Myanmar’s Suu Kyi Predicts Flood-linked Vote Tampering

Myanmar opposition leader Aung San Suu Kyi expressed concern Thursday that massive flooding in much of the country might be used as a pretext to undermine November’s general election.

In a video appealing to the international community to help flood victims, the Nobel Peace Prize laureate drew a parallel with a referendum, carried out under military rule in 2008, that brought in the current much-maligned constitution.

The voting took place during widespread chaos following Cyclone Nargis, which killed an estimated 140,000 people. According to the official results, the charter was overwhelmingly confirmed, but many reports cast doubt on the fairness of the vote and the results. The constitution was drafted under military supervision and enshrines its dominance in government, making substantial democratic reforms difficult to achieve.

Suu Kyi’s National League for Democracy, which boycotted the 2010 general election, is expected to pose a strong challenge to the ruling Union Solidarity and Development Party this November.

The death toll from recent weeks of flooding is at least 69, and more than 259,000 people across 12 of the country’s 14 states and regions have been affected, according to the U.N. Office for Coordination of Humanitarian Affairs. The floodwaters have been spreading from northern and central Myanmar to the populous Irrawaddy Delta, the country’s rice bowl.

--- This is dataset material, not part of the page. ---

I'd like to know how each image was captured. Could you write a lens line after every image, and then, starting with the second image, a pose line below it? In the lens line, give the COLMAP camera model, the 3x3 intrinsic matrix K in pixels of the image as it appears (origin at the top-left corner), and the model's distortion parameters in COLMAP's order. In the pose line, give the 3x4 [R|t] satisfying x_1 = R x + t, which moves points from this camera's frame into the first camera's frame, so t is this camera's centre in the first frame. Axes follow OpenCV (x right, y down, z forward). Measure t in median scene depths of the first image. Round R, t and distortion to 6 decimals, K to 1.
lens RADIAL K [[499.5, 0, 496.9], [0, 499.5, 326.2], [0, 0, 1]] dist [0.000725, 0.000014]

“Floods have inundated more than 1 million acres of farmland. Damage to crops and arable land is likely to disrupt the planting season,” the agency said in its latest report. It said priority needs include “food, water and sanitation, access to health care, and provision or repair of shelter.”

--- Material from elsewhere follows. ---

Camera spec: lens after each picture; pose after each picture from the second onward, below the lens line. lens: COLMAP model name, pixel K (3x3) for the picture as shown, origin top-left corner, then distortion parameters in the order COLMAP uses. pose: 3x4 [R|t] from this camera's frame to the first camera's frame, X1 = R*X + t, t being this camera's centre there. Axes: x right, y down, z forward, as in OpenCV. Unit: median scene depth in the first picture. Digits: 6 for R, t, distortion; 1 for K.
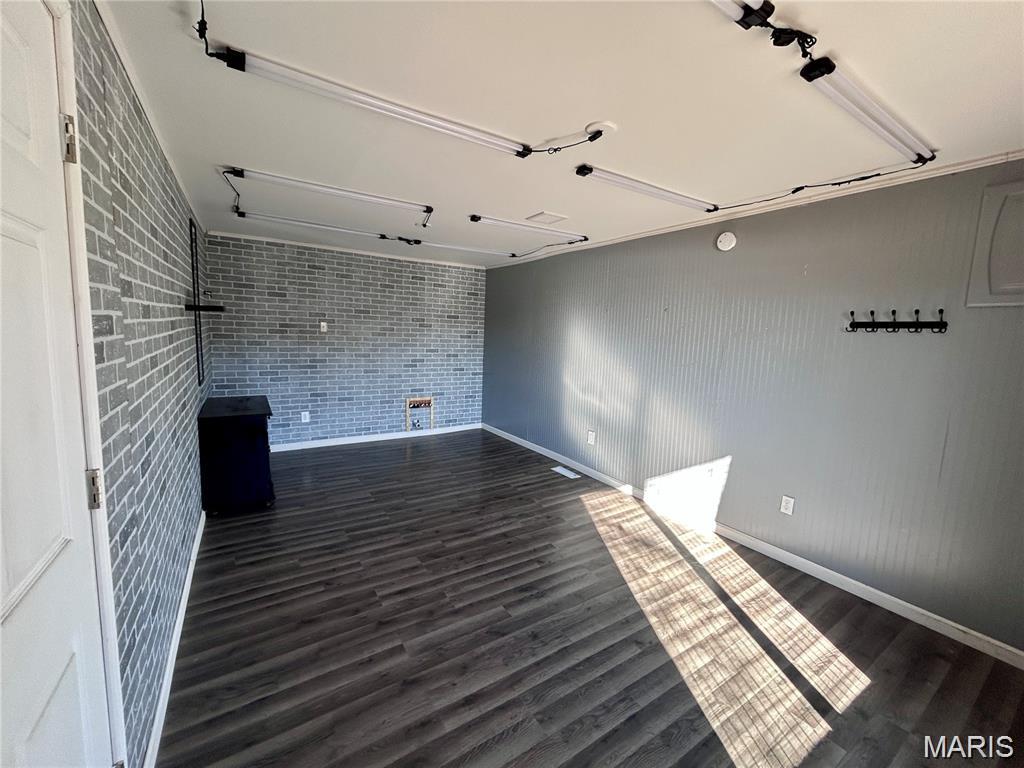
lens RADIAL K [[412.7, 0, 514.8], [0, 412.7, 378.9], [0, 0, 1]] dist [0.003452, 0.000853]
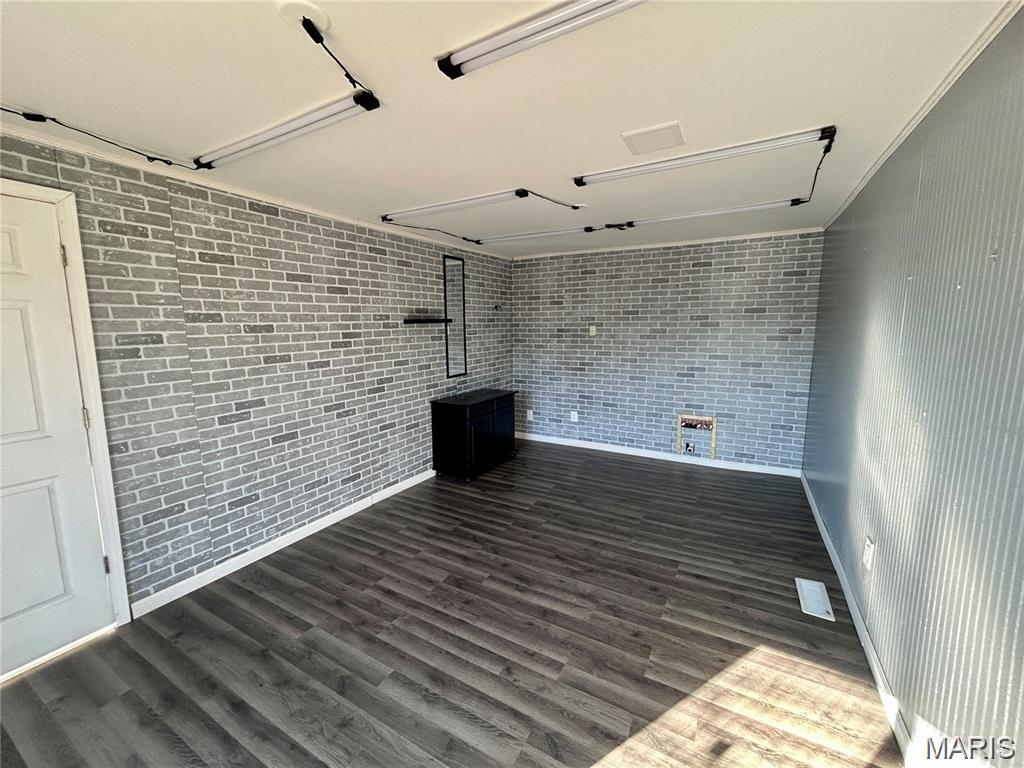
lens RADIAL K [[412.7, 0, 512.3], [0, 412.7, 381.9], [0, 0, 1]] dist [0.003452, 0.000853]
pose [[0.463927, 0.082753, -0.882000, 0.353455], [-0.078439, 0.995554, 0.052148, -0.039730], [0.882394, 0.044990, 0.468355, 0.371134]]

“We do not want this natural disaster to be a reason for upsetting the necessary political process without which our country will not be able to make long term progress,” Suu Kyi said in her video, which was posted on her Facebook page.

She reminded viewers of the 2008 referendum on the constitution, which “raised very many questions about the effectiveness of that referendum, about how acceptable the results of that referendum were.”

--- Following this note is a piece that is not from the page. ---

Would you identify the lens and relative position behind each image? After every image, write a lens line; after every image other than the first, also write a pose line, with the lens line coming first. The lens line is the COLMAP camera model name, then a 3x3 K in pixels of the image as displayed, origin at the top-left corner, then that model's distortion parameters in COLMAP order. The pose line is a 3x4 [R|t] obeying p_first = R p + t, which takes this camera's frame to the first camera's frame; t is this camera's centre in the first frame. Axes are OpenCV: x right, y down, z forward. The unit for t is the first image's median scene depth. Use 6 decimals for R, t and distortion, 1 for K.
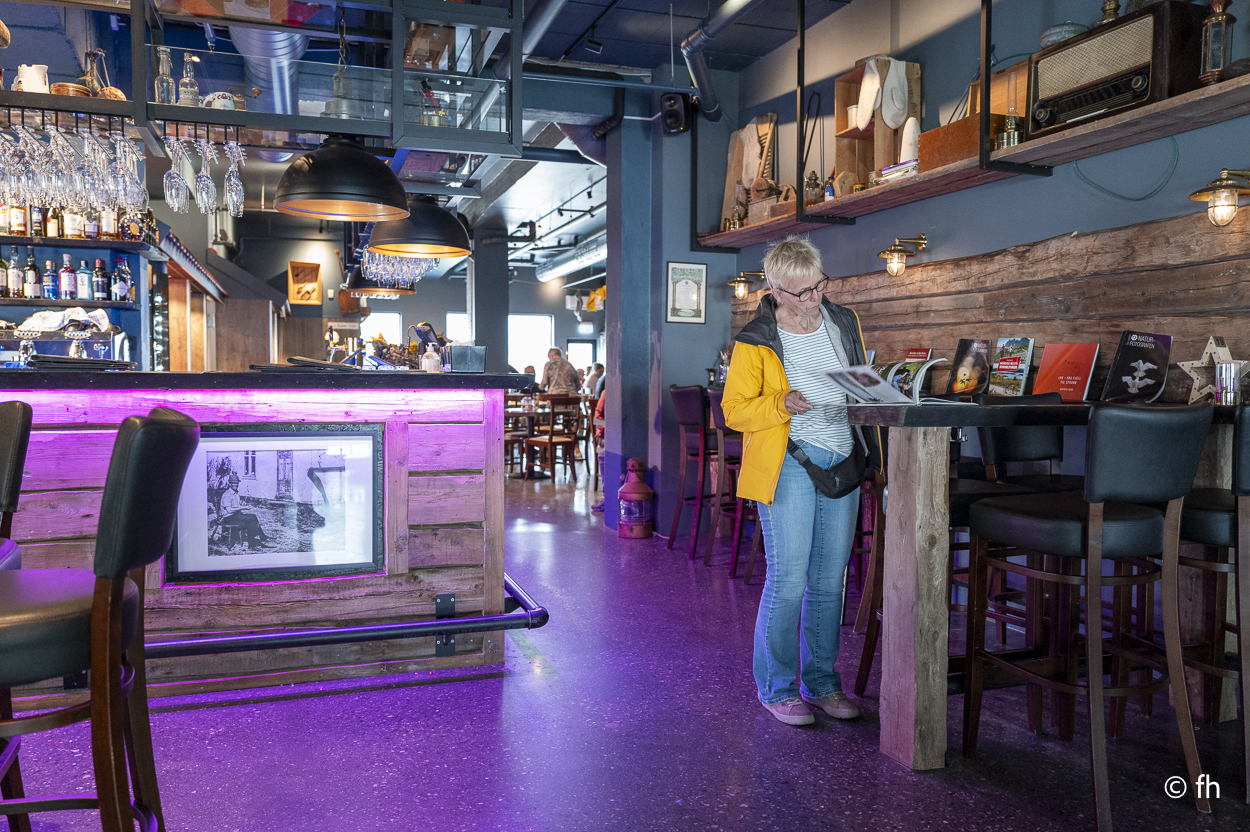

“We do not want such questions to be raised this time with regard to our elections. So let us deal with what we need to deal now, and in the best way possible, to make sure that the future of our people, socially, economical and politically, is assured,” she said.

Suu Kyi distributed aid in flood-hit areas this week, a day after President Thein Sein made a similar trip.

She also appealed for donor countries to give aid in what she called a coordinated fashion because “donations which are uncoordinated tend to go astray.” She asked for the help to be channeled through the NLD or her charitable foundation or other parties, by implication avoiding the government.

New York-based Human Rights Watch said in a critique that the 2008 referendum had been conducted “in an atmosphere of official coercion and vote tampering.” It cited reports of intimidation of voters by the authorities, and cases of voting simply being prevented, as well as other irregularities including the alteration of voting results.

Suu Kyi’s party has already said it is worried by inaccurate voter lists, which it fears will deny its supporters the right to vote. It boycotted the 2010 polls because it said election rules were unfair, but successfully contested consequent by-elections after changes were made to some of the laws.